Introduction to Mosaic AI Agent Evaluation


This feature is in Public Preview.

This article describes Mosaic AI Agent Evaluation. Agent Evaluation enables developers to quickly and reliably evaluate the quality, latency, and cost of agentic generative AI applications, including the simpler forms of RAG applications and chains. The capabilities of Agent Evaluation are unified across the development, staging, and production phases of the MLOps life cycle, and all evaluation metrics and data are logged to MLflow Runs.

Agentic applications are complex and involve many different components. Evaluating the performance of these applications is not as straightforward as evaluating the performance of traditional ML models. Both qualitative and quantitative metrics that are used to evaluate quality are inherently more complex. This article gives an overview of how to work with Agent Evaluation and includes links to articles with more detail.

Agent Evaluation example

The following code shows how to call and test Agent Evaluation on previously generated outputs. It returns a dataframe with evaluation scores calculated by LLM judges that are part of Agent Evaluation.

You can copy and paste the following into your existing Databricks notebook:

%pip install mlflow databricks-agents

import mlflow
import pandas as pd

examples =  {
    "request": [
        "What is Spark?",
        "How do I convert a Spark DataFrame to Pandas?",
    "response": [
        "Spark is a data analytics framework.",
        "This is not possible as Spark is not a panda.",
    "retrieved_context": [ # Optional, needed for judging groundedness.
        [{"doc_uri": "doc1.txt", "content": "In 2013, Spark, a data analytics framework, was open sourced by UC Berkeley's AMPLab."}],
        [{"doc_uri": "doc2.txt", "content": "To convert a Spark DataFrame to Pandas, you can use toPandas()"}],
    "expected_response": [ # Optional, needed for judging correctness.
        "Spark is a data analytics framework.",
        "To convert a Spark DataFrame to Pandas, you can use the toPandas() method.",

result = mlflow.evaluate(
    data=pd.DataFrame(examples),    # Your evaluation set
    # model=logged_model.model_uri, # If you have an MLFlow model. `retrieved_context` and `response` will be obtained from calling the model.
    model_type="databricks-agent",  # Enable Mosaic AI Agent Evaluation

# Review the evaluation results in the MLFLow UI (see console output), or access them in place:

Alternatively, you can import and run the following notebook in your Databricks workspace:

Mosaic AI Agent Evaluation example notebook

Open notebook in new tab

Establish ground truth with an evaluation set

To measure the quality of an agentic application, you need to define what a high-quality, accurate response looks like. To do that, you create an evaluation set, which is a set of representative questions and ground-truth answers. If the application involves a retrieval step, like in RAG workflows, then you can optionally provide supporting documents that you expect the response to be based on.

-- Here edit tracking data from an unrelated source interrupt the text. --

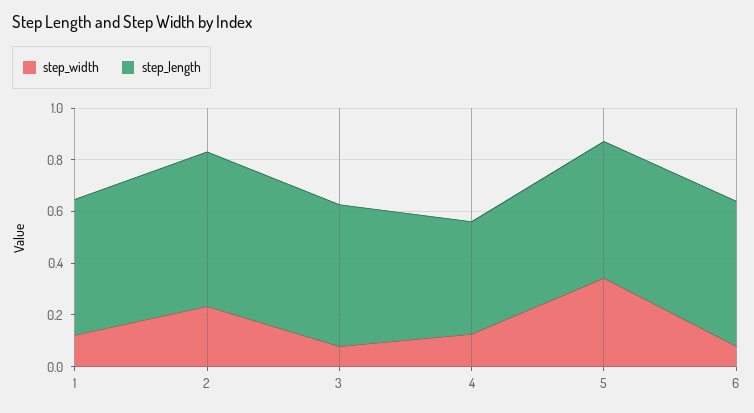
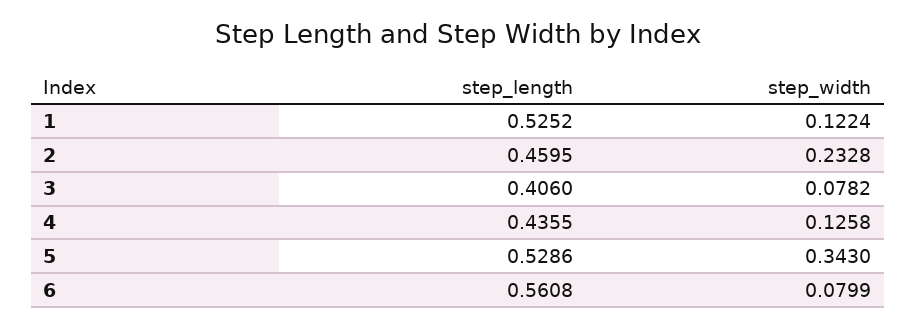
  {
    "step_width": {
      "1": 0.1224,
      "2": 0.2328,
      "3": 0.0782,
      "4": 0.1258,
      "5": 0.343,
      "6": 0.0799
    },
    "step_length": {
      "1": 0.5252,
-     "2": 0.6,
+     "2": 0.4595,
-     "3": 0.55,
+     "3": 0.406,
      "4": 0.4355,
      "5": 0.5286,
      "6": 0.5608
    }
  }

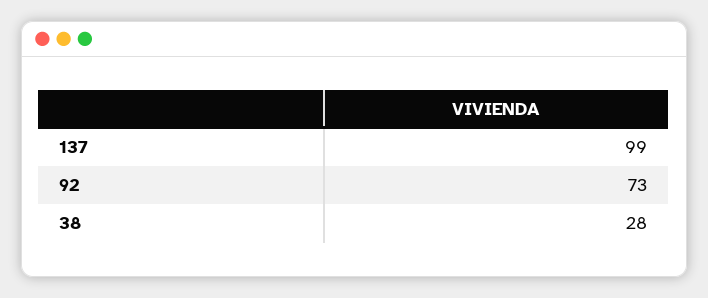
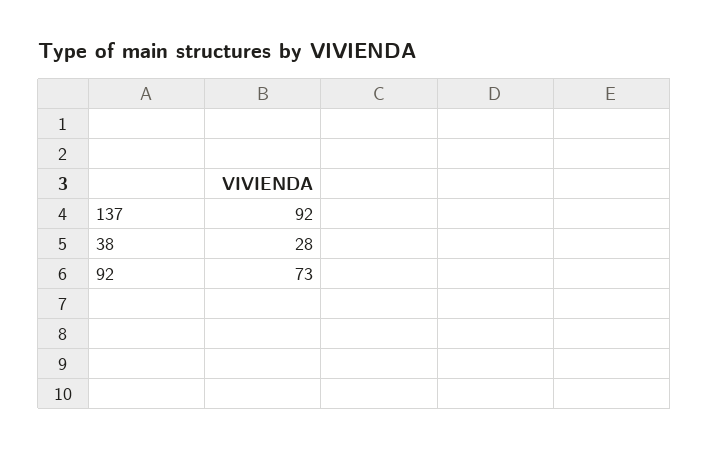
  {
-   "137": 99,
+   "137": 92,
    "92": 73,
    "38": 28
  }

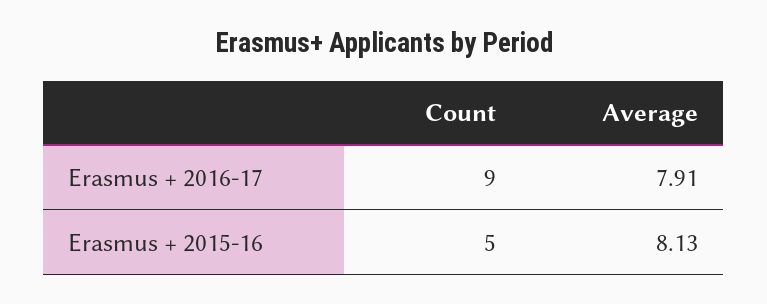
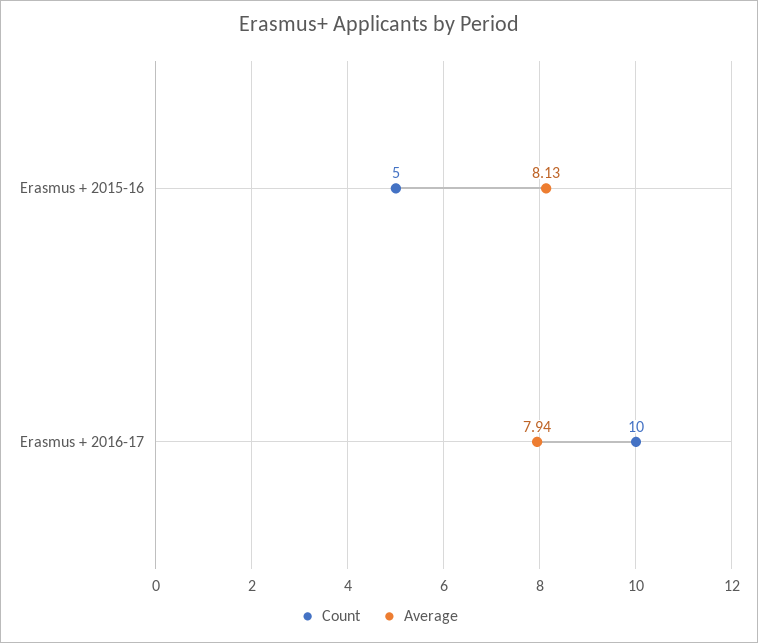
  {
    "Count": {
-     "Erasmus + 2016-17": 9,
+     "Erasmus + 2016-17": 10,
      "Erasmus + 2015-16": 5
    },
    "Average": {
-     "Erasmus + 2016-17": 7.91,
+     "Erasmus + 2016-17": 7.94,
      "Erasmus + 2015-16": 8.13
    }
  }

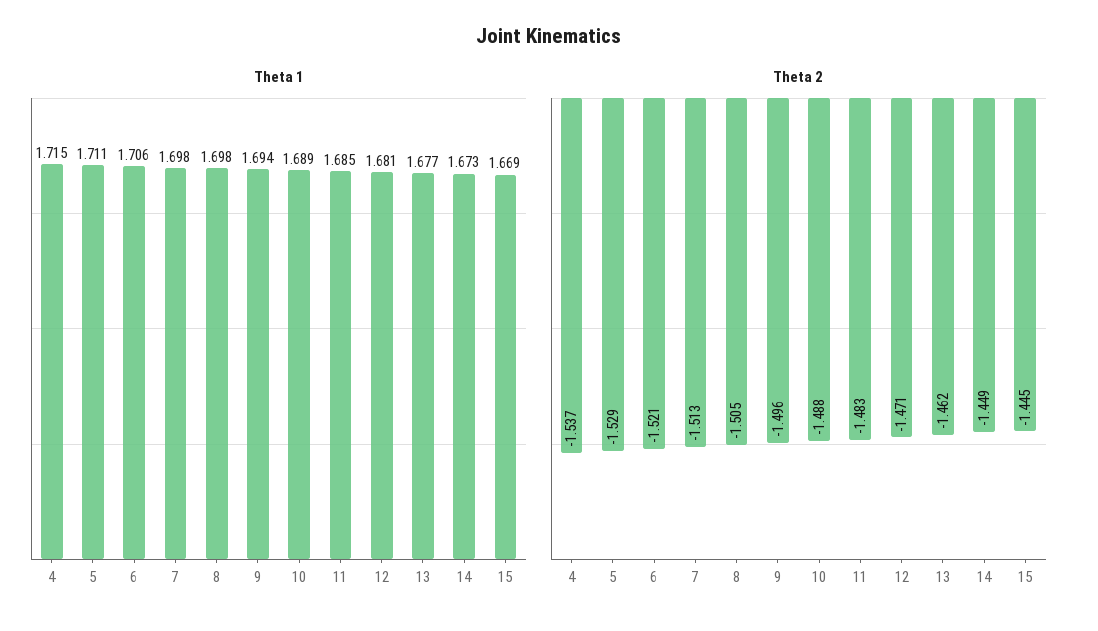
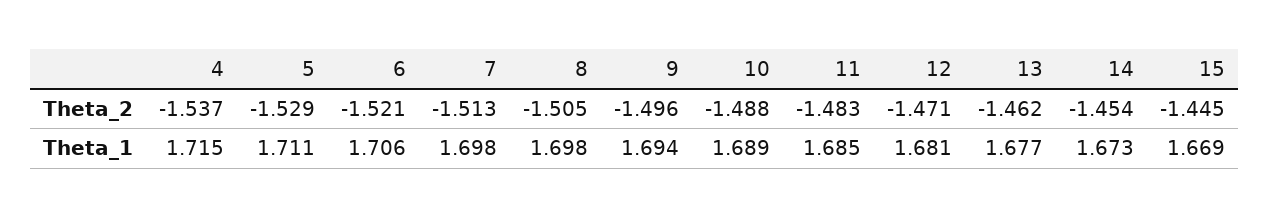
  {
    "Theta 1": {
      "4": 1.715,
      "5": 1.711,
      "6": 1.706,
      "7": 1.698,
      "8": 1.698,
      "9": 1.694,
      "10": 1.689,
      "11": 1.685,
      "12": 1.681,
      "13": 1.677,
      "14": 1.673,
      "15": 1.669
    },
    "Theta 2": {
      "4": -1.537,
      "5": -1.529,
      "6": -1.521,
      "7": -1.513,
      "8": -1.505,
      "9": -1.496,
      "10": -1.488,
      "11": -1.483,
      "12": -1.471,
      "13": -1.462,
-     "14": -1.449,
+     "14": -1.454,
      "15": -1.445
    }
  }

For details about evaluation sets, including the schema, metric dependencies, and best practices, see Evaluation sets.

Assess performance with the right metrics

Evaluating an AI application requires several sets of metrics, including:

  • Response metrics, which measure whether the response is accurate, consistent with the retrieved context (if any), and relevant to the input request.

  • Retrieval metrics, which measure whether the retrieval steps (if any) returned chunks that are relevant to the input request.

  • Performance metrics, which measure the number of tokens across all LLM generation calls and the latency in seconds for the trace.

For details about metrics and LLM judges, see Use agent metrics & LLM judges to evaluate app performance.

Evaluation runs

For details about how to run an evaluation, see How to run an evaluation and view the results. Agent Evaluation supports two options for providing output from the chain:

  • You can run the application as part of the evaluation run. The application generates results for each input in the evaluation set.

  • You can provide output from a previous run of the application.

For details and explanation of when to use each option, see How to provide input to an evaluation run.

Get human feedback about the quality of a GenAI application

The Databricks review app makes it easy to gather feedback about the quality of an agentic application from human reviewers. For details, see Get feedback about the quality of an agentic application.

Information about the models powering LLM judges

  • LLM judges might use third-party services to evaluate your GenAI applications, including Azure OpenAI operated by Microsoft.

  • For Azure OpenAI, Databricks has opted out of Abuse Monitoring so no prompts or responses are stored with Azure OpenAI.

  • For European Union (EU) workspaces, LLM judges use models hosted in the EU. All other regions use models hosted in the US.

  • Disabling Partner-Powered AI assistive features will prevent the LLM judge from calling Partner-Powered models.

  • Data sent to the LLM judge is not used for any model training.

  • LLM judges are intended to help customers evaluate their RAG applications, and LLM judge outputs should not be used to train, improve, or fine-tune an LLM.